My mother makes these great biscuits from little to no ingredients and they are some of my favorite breakfast foods even though I'm not a huge fan of sweet potatoes. 2 med/large sweet potatoes smidge of butter or Crisco 2 cups Bisquick 1/2 cup Splenda or sugar 1/2 cup Bisquick additional

Grease 2 medium/large sweet potatoes in butter/Crisco and cook for 75-80 minutes at 425 degrees. The potatoes will "leak" sticky juices, so you might want to put them on aluminum foil. You an tell they're getting done when the skin puffs up away from the potato. Wait for them to cool and peel the skin off (you can do this by hand).

Mix potatoes with 2 cups of Bisquick and 1/2 cup Splenda/sugar. They will be really sticky so use the remaining the 1/2 cup Bisquick to get them off your hands. Pull off pieces into golf ball sized bits and put on a cookie sheet. You can roll them out if you really want, but they taste just as good if they're uneven.

Bake at 425 for 12-15 minutes, checking the bottoms to make sure they're not too brown.

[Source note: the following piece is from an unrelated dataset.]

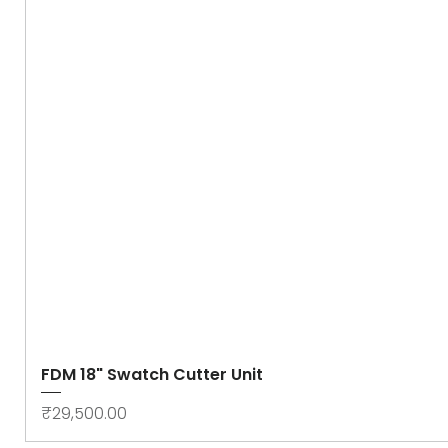
FDM 18" Swatch Cutter Unit
Price
₹29,500.00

I highly recommend these served with slices of crisp bacon in between like tasty little sandwiches.

Apple Pancakes

Another Laura creation (with egg substitutes as necessary). These pancakes are more crepe-like, rather than cake-like. So you can eat a very large pancake and be full, but not feel like you just ate the stuffing from your throw pillows the rest of the morning. Granny Smith apples are the best for these tasty cakes. Yields about twelve 4-inch pancakes or 4 servings

1 1/4 cups all-purpose flour 2 tbs sugar 2 tsp baking poweder 3/4 tsp salt 1 1/3 cups milk 1 egg, slightly beaten 1/4 tsp ground cinnamon 1 fist-sized Granny Smith apple, peeled and cut into bite sized pieces vegetable oil

In large bowl, mix flour, sugar, baking powder, and salt. Add milk, egg, and 3 tablespoons vegetable oil, and stir just until flour is moistened. Add cinnamon and apples.

Heat griddle or skillet over medium heat until drop of water sizzles; brush lightly with vegetable oil. Pour batter by scant 1/4 cupfuls onto griddle, making a few pancakes at a time; cook until tops are bubbley and bubbles burst; edges will look dry. With pancake turner, turn and cook until undersides are golden; place on warm platte ; keep warm.

Keep an eye on the griddle and brush on more oil as needed.